# Adaptive Difficulty Specification

## Purpose

After the agent masters a scenario (>70% success), the environment hardens parameters — tighter budgets, rarer subgroups, noisier data — and targets the agent's tracked weak spots.

---

## Mastery Detection

Tracked **per scenario × per tier**. A strong `solid_tumor_chemo` doesn't mask weakness on `rare_disease_orphan`.

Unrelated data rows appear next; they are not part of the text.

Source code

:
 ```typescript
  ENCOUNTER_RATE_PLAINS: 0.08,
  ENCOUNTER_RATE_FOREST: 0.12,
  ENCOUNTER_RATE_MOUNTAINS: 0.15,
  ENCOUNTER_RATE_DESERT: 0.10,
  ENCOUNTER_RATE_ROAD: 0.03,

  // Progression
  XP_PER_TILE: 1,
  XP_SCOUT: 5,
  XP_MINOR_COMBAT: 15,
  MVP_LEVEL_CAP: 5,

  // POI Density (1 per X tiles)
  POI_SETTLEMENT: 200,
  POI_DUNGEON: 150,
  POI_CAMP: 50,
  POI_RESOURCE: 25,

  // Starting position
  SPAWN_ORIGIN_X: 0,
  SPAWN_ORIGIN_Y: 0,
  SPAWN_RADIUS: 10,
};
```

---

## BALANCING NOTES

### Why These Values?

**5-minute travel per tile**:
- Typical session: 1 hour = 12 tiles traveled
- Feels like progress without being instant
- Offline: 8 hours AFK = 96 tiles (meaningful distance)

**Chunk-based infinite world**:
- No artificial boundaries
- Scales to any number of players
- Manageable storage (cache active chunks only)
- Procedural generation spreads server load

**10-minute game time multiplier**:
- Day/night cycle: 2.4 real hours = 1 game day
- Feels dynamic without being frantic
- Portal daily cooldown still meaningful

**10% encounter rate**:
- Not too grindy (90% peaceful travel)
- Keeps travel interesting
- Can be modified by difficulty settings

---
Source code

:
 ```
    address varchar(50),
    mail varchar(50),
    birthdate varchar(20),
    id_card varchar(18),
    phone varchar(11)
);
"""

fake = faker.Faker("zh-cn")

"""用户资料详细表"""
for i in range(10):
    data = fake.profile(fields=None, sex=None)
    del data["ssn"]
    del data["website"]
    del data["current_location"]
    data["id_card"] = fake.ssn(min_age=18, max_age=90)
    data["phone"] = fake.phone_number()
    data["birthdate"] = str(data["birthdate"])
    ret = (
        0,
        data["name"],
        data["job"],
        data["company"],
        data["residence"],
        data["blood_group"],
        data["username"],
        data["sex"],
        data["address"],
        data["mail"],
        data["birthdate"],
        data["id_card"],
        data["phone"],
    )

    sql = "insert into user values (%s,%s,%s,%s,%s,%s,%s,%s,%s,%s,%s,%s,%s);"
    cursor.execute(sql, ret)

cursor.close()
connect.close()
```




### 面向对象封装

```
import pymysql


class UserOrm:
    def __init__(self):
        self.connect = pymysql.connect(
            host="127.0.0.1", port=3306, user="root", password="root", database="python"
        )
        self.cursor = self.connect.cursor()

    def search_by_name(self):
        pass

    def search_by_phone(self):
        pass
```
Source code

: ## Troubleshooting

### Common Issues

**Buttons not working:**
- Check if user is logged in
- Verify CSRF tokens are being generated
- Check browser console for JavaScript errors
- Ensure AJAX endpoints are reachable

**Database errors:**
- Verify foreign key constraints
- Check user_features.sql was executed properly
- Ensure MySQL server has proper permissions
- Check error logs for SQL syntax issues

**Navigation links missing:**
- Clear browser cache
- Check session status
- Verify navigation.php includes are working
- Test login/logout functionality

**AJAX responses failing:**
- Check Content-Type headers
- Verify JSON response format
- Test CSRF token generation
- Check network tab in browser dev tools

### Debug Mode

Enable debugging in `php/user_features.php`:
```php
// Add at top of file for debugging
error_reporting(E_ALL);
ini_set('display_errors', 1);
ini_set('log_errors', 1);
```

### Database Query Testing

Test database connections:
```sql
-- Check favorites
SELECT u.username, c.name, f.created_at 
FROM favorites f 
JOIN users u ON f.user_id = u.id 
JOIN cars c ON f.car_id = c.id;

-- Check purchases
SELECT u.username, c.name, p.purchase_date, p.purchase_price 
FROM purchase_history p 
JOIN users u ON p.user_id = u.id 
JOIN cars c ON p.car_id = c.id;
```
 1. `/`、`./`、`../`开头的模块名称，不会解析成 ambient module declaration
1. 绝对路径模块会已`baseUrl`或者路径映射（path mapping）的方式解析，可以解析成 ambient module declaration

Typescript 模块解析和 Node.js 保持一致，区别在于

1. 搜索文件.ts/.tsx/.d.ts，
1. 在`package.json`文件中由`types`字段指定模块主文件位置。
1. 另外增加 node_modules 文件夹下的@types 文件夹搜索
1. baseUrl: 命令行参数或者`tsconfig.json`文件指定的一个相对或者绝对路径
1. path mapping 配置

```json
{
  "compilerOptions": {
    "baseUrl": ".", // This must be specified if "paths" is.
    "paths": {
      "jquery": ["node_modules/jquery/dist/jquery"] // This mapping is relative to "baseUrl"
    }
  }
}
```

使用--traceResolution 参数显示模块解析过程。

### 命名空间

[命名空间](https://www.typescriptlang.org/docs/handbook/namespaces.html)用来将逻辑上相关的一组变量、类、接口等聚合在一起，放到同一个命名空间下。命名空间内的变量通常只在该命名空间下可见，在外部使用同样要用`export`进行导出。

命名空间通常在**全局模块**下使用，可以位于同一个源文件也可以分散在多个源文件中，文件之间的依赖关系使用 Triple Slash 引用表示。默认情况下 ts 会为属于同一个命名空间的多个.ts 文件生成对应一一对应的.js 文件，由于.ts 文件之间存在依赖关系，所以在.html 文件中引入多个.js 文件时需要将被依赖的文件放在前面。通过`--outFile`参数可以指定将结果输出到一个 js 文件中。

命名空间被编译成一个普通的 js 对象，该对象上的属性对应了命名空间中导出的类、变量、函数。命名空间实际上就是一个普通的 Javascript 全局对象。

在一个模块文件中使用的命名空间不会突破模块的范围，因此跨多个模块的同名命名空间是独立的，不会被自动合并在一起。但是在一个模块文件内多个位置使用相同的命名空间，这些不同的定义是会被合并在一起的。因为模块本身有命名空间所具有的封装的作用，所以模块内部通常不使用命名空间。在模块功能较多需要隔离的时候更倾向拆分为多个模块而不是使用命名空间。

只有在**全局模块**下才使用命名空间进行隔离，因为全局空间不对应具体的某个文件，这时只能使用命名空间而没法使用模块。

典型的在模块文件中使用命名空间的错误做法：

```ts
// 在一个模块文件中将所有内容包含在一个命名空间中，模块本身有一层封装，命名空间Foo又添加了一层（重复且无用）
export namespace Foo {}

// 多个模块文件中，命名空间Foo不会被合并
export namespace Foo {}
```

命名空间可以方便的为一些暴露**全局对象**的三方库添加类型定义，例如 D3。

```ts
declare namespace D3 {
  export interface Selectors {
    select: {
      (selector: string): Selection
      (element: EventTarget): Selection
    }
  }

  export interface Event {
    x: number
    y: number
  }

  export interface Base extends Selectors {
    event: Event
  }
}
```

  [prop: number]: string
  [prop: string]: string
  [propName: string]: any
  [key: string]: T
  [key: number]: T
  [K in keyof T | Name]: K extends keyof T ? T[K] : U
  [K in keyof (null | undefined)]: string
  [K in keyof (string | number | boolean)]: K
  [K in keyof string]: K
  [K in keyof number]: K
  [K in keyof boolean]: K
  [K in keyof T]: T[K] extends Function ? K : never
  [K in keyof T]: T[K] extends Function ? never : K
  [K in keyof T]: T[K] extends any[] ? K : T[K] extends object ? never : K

| Tier | Window | Threshold | Min Episodes |
|------|--------|-----------|-------------|
| Warmup | 10 | 70% | 15 |
| Beginner | 12 | 65% | 20 |
| Intermediate | 15 | 55% | 25 |
| Advanced | 20 | 45% | 30 |
| Expert | N/A | N/A | N/A |

**Fast-track:** ≥90% in first 5 episodes → immediate hardening (skip mastery window).

---

## Parameter Hardening

Applied **incrementally** when mastery is detected, within the same tier:

| Axis | Easy | Step 1 | Step 2 | Step 3 |
|------|------|--------|--------|--------|
| Effect size multiplier | 1.0× | 0.85× | 0.70× | 0.60× |
| Budget multiplier | 1.0× | 0.90× | 0.80× | 0.70× |
| Noise multiplier | 1.0× | 1.2× | 1.4× | 1.6× |
| Dropout add | +0% | — | +5% | +8% |
| Placebo boost | +0% | — | — | +5% |
| Subgroup prevalence | 1.0× | — | — | 0.7× |
| Misleading Phase I | No | — | — | Yes |

---

## Weak-Spot Targeting

The adversarial designer (`adversarial_designer.py`) analyzes failure patterns:

| Failure Type | Counter | Hardening Response |
|-------------|---------|-------------------|
| Small effect missed | `small_effect_failures` | Reduce effect size further |
| High dropout | `high_dropout_failures` | Increase dropout rate |
| Subgroup missed | `missed_subgroup_failures` | Reduce subgroup prevalence |
| Budget exhausted | `budget_failures` | Tighten budget |

At Expert tier, the adversarial designer creates **compound challenges** combining 2–3 difficulty axes simultaneously.

---

## Solvability Guarantee

Every generated scenario must remain solvable — at least one action sequence achieves success:
- Effect size > 0 (drug works)
- Budget sufficient for n patients needed for 80% power
- Time sufficient for enrollment + follow-up
- At least one valid inclusion criteria identifies responders

If generated params fail solvability check → regenerate with relaxed constraints.